CSC 465 Artificial Intelligence and Machine Learning

This course discusses the theory and application of artificial intelligence with a focus on machine learning. It covers concepts related to search, knowledge representation, logistic reasoning, supervised and unsupervised learning. Students will be required to write programs implementing artificial intelligence and machine learning concepts. Prerequisite: CSC 325. (3 semester hours)

CSC 469 Concurrent and Parallel Programming

This course introduces parallel programming and problem solving. Topics include parallel programming design, parallel programming models, programming on multicore architectures, parallel computational thinking, and introduction to performance analysis of parallel algorithms. Prerequisite: CSC 450 or permission of instructor. (3 semester hours)

CSC 476 Networked Computer Systems

This course presents an overview of the technology, architecture and software used by systems of network-connected computers. The course will cover data transmission, local area network architecture, network protocols, internetworking, security, and World Wide Web technology. Students will write programs that run concurrently on multiple computers. Prerequisite: CSC 220. (3 semester hours)

CSC 495 Capstone Computer Science Project

This is a semester-long project-based course providing a capstone experience for the Computer Science major. (3 semester hours)

MATH 151 Calculus I

Graphical, numerical, and symbolic study of functions and limits; fundamental concepts of differentiation and integration. Differentiation formulas. Applications to exponential growth and decay, velocity and acceleration. Use of a CAS. (4 semester hours) Prerequisites: C or higher in MATH 123 or permission of instructor. MATH 152 Calculus II A continuation of Mathematics 151. Applications of integration to physics, statistics and engineering including finding volumes, arc lengths, surface area. Sequences and series, parametrically defined functions including those defined in the polar plane.
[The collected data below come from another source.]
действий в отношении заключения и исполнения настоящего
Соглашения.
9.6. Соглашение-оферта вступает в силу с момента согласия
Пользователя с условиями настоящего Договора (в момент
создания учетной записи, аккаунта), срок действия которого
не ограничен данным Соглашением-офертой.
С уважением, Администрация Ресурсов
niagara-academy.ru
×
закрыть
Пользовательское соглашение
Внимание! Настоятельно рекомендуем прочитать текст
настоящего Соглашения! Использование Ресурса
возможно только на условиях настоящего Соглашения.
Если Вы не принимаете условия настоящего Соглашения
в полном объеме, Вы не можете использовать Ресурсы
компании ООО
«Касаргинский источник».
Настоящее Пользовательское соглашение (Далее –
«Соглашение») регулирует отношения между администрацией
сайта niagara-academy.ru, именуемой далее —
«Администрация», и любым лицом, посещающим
Introduction to vectors, vector spaces and

operations on vectors, including the cross and dot products, norms and linear transformations. (4 semester hours) Prerequisites: C or higher in MATH 151 or permission of instructor.

MATH 360 Probability & Statistics

An introduction to the mathematical theories of probability and statistics, including some topics such as combinatorial methods, conditional probability and independence, discrete and continuous random variables, expectation, simple and multiple regression, analysis of variance, contingency tables, time series, logistic regression, and experimental design. This course satisfies the proficiency requirements for Ethical Reasoning and Quantitative Literacy in the disciplines. (3 semester hours) Prerequisites: MATH 152 and STAT 161, or permission of instructor.

MATH 370 Discrete Structures

Theoretical foundations of computer science, including sets, functions, Boolean algebra, first order predicate calculus, trees, graphs, discrete probability. This course satisfies the proficiency requirement for Oral Communication in the disciplines. (3 semester hours) Prerequisites: MATH 201 and knowledge of a high-level programming language or departmental permission.